I was able to obtain additional information from The Worm concerning the situation in the capital. Raquel, in her enthusiasm for social change, had a tendency to see events in a light favorable to the padre’s cause. Lizardi, on the other hand, while he spoke of social change, really meant an increase in rights only for criollos like him. But being fundamentally against everything that everyone else was for, he gave me insights into the current situation, insights I found disturbing.

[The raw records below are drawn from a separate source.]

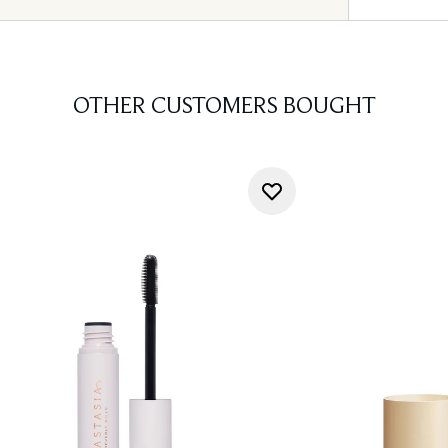
OTHER CUSTOMERS BOUGHT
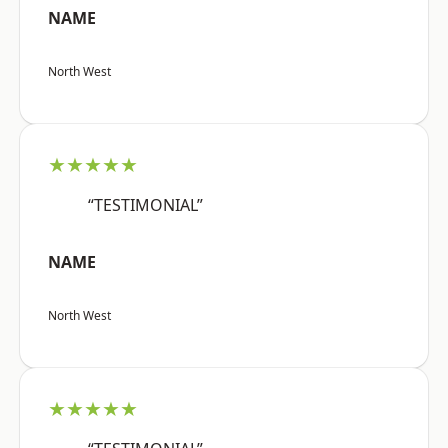
NAME
North West
★★★★★
“TESTIMONIAL”
NAME
North West
★★★★★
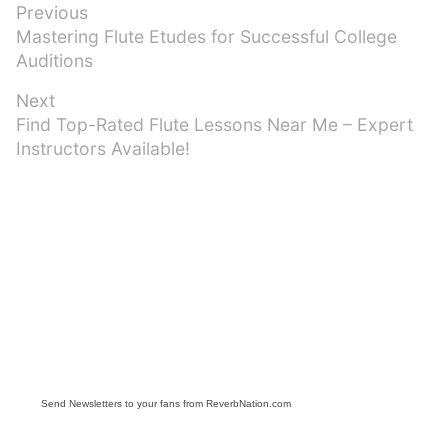
Post
Previous
Previous
Mastering Flute Etudes for Successful College
navigation
post:
Auditions
Next
Next
Find Top-Rated Flute Lessons Near Me – Expert
post:
Instructors Available!
Send Newsletters to your fans from ReverbNation.com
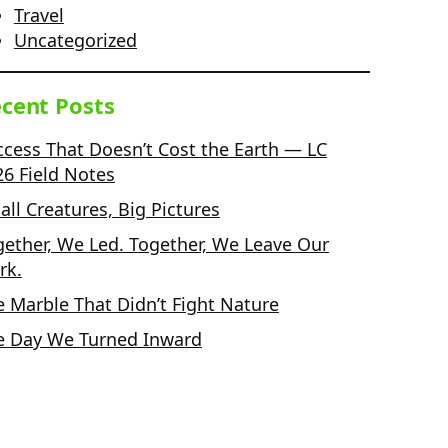
Travel
Uncategorized
cent Posts
ccess That Doesn’t Cost the Earth — LC
26 Field Notes
ll Creatures, Big Pictures
gether, We Led. Together, We Leave Our
rk.
e Marble That Didn’t Fight Nature
e Day We Turned Inward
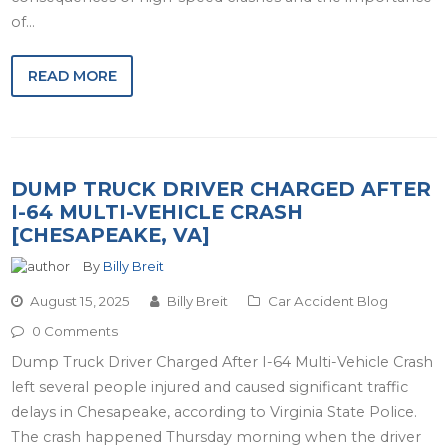
of…
READ MORE
DUMP TRUCK DRIVER CHARGED AFTER
I-64 MULTI-VEHICLE CRASH
[CHESAPEAKE, VA]
By
Billy Breit
August 15, 2025
Billy Breit
Car Accident Blog
0 Comments
Dump Truck Driver Charged After I-64 Multi-Vehicle Crash
left several people injured and caused significant traffic
delays in Chesapeake, according to Virginia State Police.
The crash happened Thursday morning when the driver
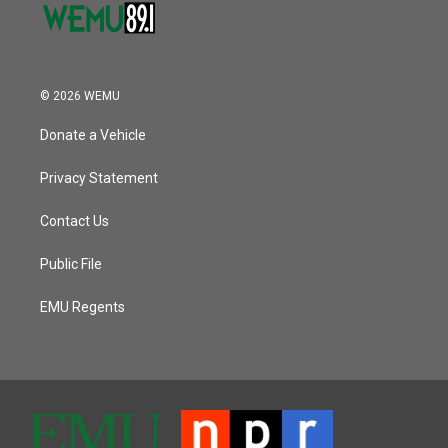
© 2026 WEMU
Donate a Vehicle
Privacy Statement
Contact Us
Public File
EMU Regents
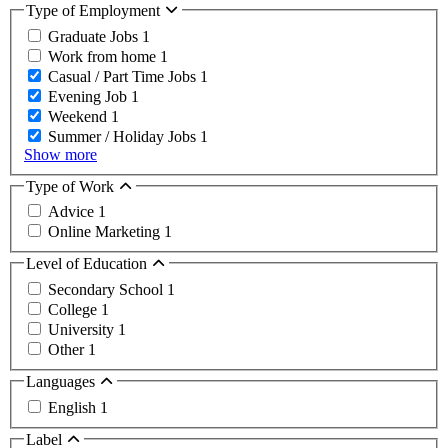
Type of Employment
Graduate Jobs
1
Work from home
1
Casual / Part Time Jobs
1
Evening Job
1
Weekend
1
Summer / Holiday Jobs
1
Show more
Type of Work
Advice
1
Online Marketing
1
Level of Education
Secondary School
1
College
1
University
1
Other
1
Languages
English
1
Label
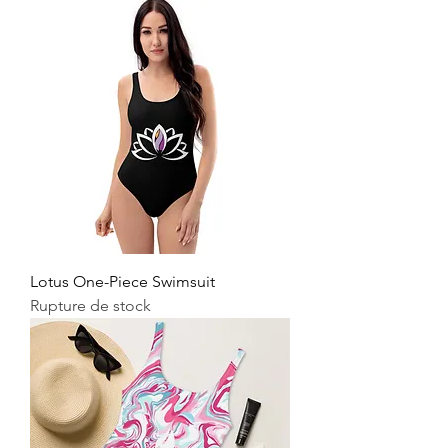
Lotus One-Piece Swimsuit
Rupture de stock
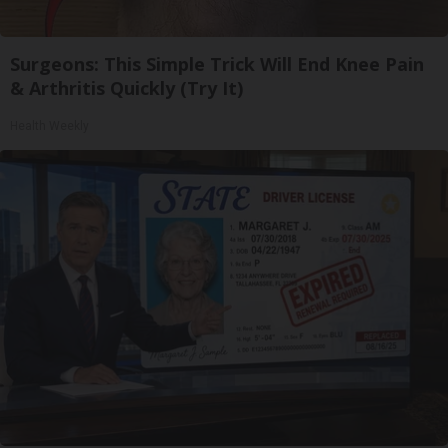
Surgeons: This Simple Trick Will End Knee Pain
& Arthritis Quickly (Try It)
Health Weekly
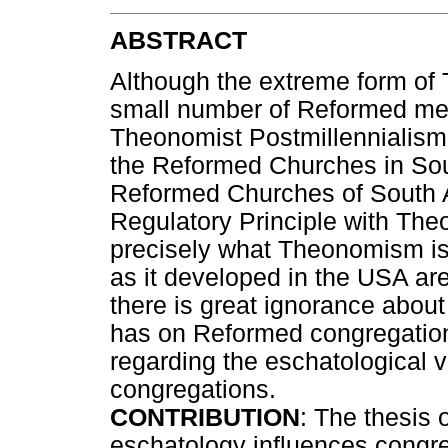
ABSTRACT
Although the extreme form of
small number of Reformed mem
Theonomist Postmillennialism 
the Reformed Churches in Sout
Reformed Churches of South A
Regulatory Principle with Th
precisely what Theonomism is
as it developed in the USA are 
there is great ignorance abou
has on Reformed congregations
regarding the eschatological v
congregations.
CONTRIBUTION
: The thesis o
eschatology influences congre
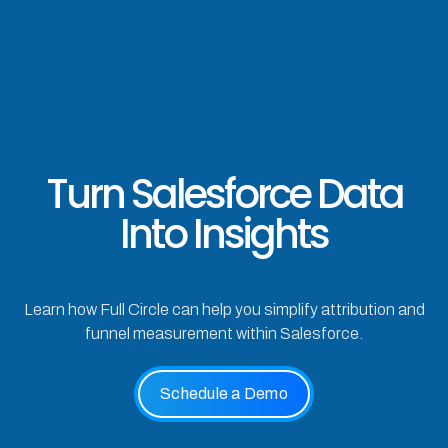
Turn Salesforce Data
Into Insights
Learn how Full Circle can help you simplify attribution and
funnel measurement within Salesforce.
Schedule a Demo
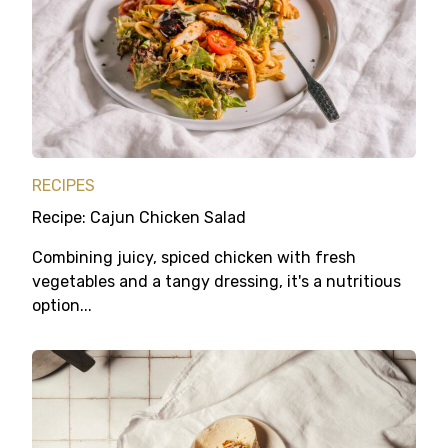
RECIPES
Recipe: Cajun Chicken Salad
Combining juicy, spiced chicken with fresh
vegetables and a tangy dressing, it's a nutritious
option...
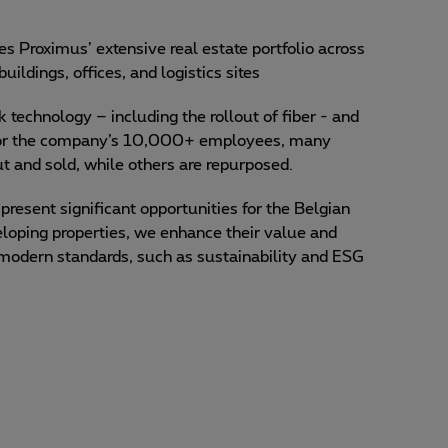
 Proximus’ extensive real estate portfolio across
uildings, offices, and logistics sites
 technology – including the rollout of fiber - and
for the company’s 10,000+ employees, many
t and sold, while others are repurposed.
present significant opportunities for the Belgian
eloping properties, we enhance their value and
 modern standards, such as sustainability and ESG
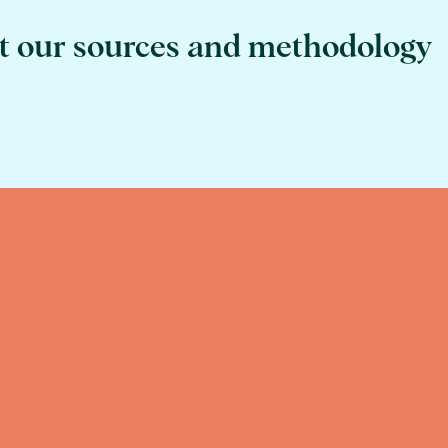
t our sources and methodology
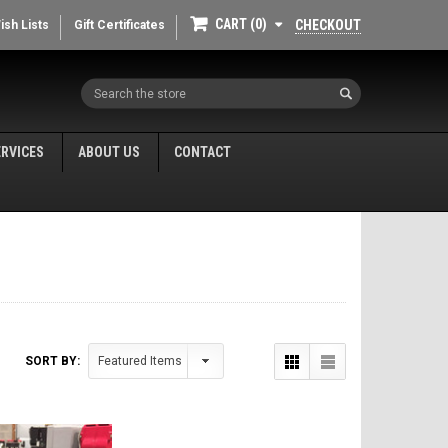
CART
0
CHECKOUT
ish Lists
Gift Certificates
Search
ERVICES
ABOUT US
CONTACT
SORT BY:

“The padre will never take Méjico City, at least not without destroying it. The battle here will be bloody.”
“I’m sure the padre does not expect the city to fall to its knees and surrender when he’s at the causeway.”
“The padre is expecting a battle, but he is not expecting the destruction of the city, and that is what will happen. This city has the highest concentration of criollos and gachupines in the colony in ordinary times. Since the rebellion began, thousands more have flocked here for protection. They’re terrified for their homes, their families, their lives and property. When the padre’s army tries to take the city, for certain, the gachupines will fight; they have no other alternative. And most of the criollos will join them.”